Per Präsidialdekret wird die von den Vorgängerregierungen angeordnete Straflosigkeit revidiert. "Es handelt sich um Fälle, die von den Vorgängerregierungen, außer der von Tabaré Vázquez, als vom Gesetz gedeckt angesehen und zu den Akten gelegt wurden", führte Breccia aus. Diese Entscheidungen würden nun von der Regierung widerrufen, erläuterte Breccia auf einer Pressekonferenz. Die zuständigen Gerichte könnten nun selbstständig entscheiden, ob die Fälle behandelt werden. So sei die Unabhängigkeit der Justiz gewährleistet.

Mit dem Dekret entsprach die Regierung den Forderungen der Menschenrechtsorganisation Hijos de Detenidos Desaparecidos (Töchter und Söhne von Gefangenen und Verschwundenen). Diese hatte zur selben Zeit eine gleich lautende Petition eingereicht. Valentín Enseñat, Mitglied von Hijos, zeigte sich gegenüber dem Onlineportal 180.com.uy erfreut: "Das ist ein wichtiger Schritt. Wir hoffen, dass es so weiter geht und dass eine echte Menschenrechtspolitik gestärkt wird, die sich nicht nur auf diese Fälle beschränkt."

Die Entscheidung, das Dekret zu erlassen, geht zurück auf ein Urteil des Interamerikanischen Gerichtshofes für Menschenrechte vom März dieses Jahres.
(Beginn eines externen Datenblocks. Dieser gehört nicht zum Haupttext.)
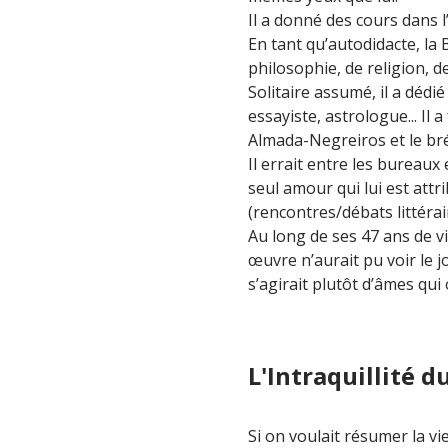
Il a donné des cours dans l
En tant qu’autodidacte, la B
philosophie, de religion, de
Solitaire assumé, il a dédié
essayiste, astrologue... Il 
Almada-Negreiros et le bré
Il errait entre les bureaux 
seul amour qui lui est attri
(rencontres/débats littéra
Au long de ses 47 ans de vi
œuvre n’aurait pu voir le 
s’agirait plutôt d’âmes qui
L'Intraquillité d
Si on voulait résumer la vi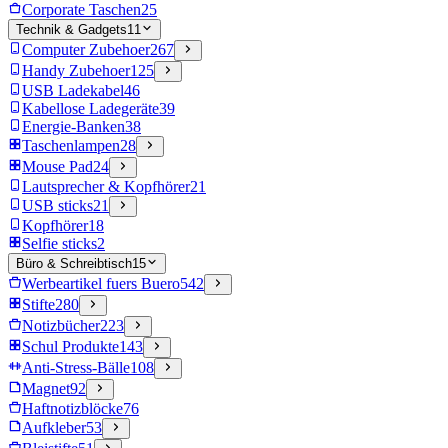
Corporate Taschen
25
Technik & Gadgets
11
Computer Zubehoer
267
Handy Zubehoer
125
USB Ladekabel
46
Kabellose Ladegeräte
39
Energie-Banken
38
Taschenlampen
28
Mouse Pad
24
Lautsprecher & Kopfhörer
21
USB sticks
21
Kopfhörer
18
Selfie sticks
2
Büro & Schreibtisch
15
Werbeartikel fuers Buero
542
Stifte
280
Notizbücher
223
Schul Produkte
143
Anti-Stress-Bälle
108
Magnet
92
Haftnotizblöcke
76
Aufkleber
53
Macarena Gelman, Tochter der verschwundenen María Claudia García, hatte den uruguayischen Staat für die Behinderungen der Ermittlungen erfolgreich verklagt. Breccia erinnerte gleichzeitig daran, dass das geltende Recht bereits zuvor gegen andere internationale Abkommen verstoßen habe.
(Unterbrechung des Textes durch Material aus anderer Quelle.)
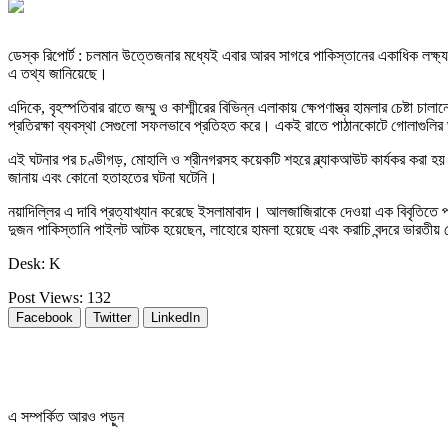
ডেস্ক রিপোর্ট : চলমান উত্তেজনার মধ্যেই এবার আরব সাগরে পাকিস্তানের একাধিক লক্ষ্
এ তথ্য জানিয়েছে।
এদিকে, বৃহস্পতিবার রাতে জম্মু ও কাশ্মীরের বিভিন্ন এলাকায় ক্ষেপণাস্ত্র হামলার চেষ্ট
প্রতিরক্ষা ব্যবস্থা সেগুলো সফলভাবে প্রতিহত করে। একই রাতে পাঠানকোটে গোলাগুলি
এই ঘটনার পর চণ্ডীগড়, মোহালি ও শ্রীনগরসহ কয়েকটি শহরে ব্ল্যাকআউট কার্যকর করা হয়। ভারত
জানায় এবং কোনো হতাহতের ঘটনা ঘটেনি।
নয়াদিল্লির এ দাবি প্রত্যাখ্যান করেছে ইসলামাবাদ। আলজাজিরাকে দেওয়া এক বিবৃতিতে পাকি
দুজন পাকিস্তানি পাইলট আটক হয়েছেন, লাহোরে হামলা হয়েছে এবং করাচি বন্দরে ভারতী
Desk: K
Post Views:
132
Facebook
Twitter
LinkedIn
এ সম্পর্কিত আরও পড়ুন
Das Dekret wirkt sich unmittelbar auf 88 suspendierte Verfahren aus, soll aber erst Donnerstag in Kraft treten. Damit wird Klägerinnen und Klägern die Möglichkeit gegeben, ihre Fälle aus eventuellen persönlichen Gründen zurückziehen. In der oppositionellen Tageszeitung El País wurden Zweifel bezüglich der Verfassungsmäßigkeit dieses Verfahrens geäußert.